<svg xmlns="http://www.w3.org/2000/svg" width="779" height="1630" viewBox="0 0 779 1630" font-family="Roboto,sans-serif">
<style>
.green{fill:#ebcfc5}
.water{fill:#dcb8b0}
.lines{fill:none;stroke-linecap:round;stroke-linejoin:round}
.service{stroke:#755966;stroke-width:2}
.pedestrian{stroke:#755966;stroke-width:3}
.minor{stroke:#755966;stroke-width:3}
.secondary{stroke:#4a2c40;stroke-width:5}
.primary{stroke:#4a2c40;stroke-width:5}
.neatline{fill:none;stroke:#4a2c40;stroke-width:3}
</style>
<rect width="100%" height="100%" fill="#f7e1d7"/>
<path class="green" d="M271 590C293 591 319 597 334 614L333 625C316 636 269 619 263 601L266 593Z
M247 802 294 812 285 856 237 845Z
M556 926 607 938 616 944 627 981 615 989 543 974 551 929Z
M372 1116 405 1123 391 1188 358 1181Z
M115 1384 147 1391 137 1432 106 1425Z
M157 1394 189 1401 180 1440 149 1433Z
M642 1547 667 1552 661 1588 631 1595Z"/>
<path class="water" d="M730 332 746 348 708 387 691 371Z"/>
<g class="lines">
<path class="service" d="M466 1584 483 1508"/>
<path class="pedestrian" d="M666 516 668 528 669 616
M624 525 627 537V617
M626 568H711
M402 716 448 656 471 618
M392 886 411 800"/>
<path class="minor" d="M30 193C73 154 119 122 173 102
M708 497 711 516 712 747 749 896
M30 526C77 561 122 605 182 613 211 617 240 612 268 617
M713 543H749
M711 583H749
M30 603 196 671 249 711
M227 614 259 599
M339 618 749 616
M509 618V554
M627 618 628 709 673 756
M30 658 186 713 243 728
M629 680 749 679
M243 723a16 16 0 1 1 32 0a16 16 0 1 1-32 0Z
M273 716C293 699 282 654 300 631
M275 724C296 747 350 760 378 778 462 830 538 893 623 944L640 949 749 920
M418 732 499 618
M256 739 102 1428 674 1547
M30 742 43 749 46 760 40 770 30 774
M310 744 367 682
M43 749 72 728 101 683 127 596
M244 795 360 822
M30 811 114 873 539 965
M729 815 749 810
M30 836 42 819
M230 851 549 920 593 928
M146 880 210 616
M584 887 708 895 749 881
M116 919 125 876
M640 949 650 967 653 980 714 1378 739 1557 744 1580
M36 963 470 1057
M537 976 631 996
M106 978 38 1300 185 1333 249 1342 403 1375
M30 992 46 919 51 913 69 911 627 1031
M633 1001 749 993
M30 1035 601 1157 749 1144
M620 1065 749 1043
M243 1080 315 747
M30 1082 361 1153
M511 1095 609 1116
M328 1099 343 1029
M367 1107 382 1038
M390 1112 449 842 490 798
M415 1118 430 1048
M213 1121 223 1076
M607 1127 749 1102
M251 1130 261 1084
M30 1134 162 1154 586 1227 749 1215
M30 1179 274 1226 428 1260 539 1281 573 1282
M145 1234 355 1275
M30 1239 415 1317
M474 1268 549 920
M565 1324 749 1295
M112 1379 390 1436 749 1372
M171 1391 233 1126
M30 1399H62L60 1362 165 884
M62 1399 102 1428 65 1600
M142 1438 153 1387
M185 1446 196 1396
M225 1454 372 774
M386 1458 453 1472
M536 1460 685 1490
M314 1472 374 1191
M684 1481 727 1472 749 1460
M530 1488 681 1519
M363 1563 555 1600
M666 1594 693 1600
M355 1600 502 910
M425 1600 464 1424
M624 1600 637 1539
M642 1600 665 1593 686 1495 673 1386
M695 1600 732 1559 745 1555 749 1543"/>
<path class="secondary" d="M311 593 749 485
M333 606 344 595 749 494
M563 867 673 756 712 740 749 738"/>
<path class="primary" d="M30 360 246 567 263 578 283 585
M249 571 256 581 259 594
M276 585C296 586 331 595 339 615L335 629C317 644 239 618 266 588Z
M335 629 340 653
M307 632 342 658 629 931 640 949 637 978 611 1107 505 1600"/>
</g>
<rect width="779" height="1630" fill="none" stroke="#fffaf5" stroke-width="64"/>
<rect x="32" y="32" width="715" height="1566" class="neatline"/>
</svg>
☆ ☆ ☆ ☆
● Work task
Every line of the listing that includes the word "lines" forms the answer.

● Response to the exercise
.lines{fill:none;stroke-linecap:round;stroke-linejoin:round}
<g class="lines">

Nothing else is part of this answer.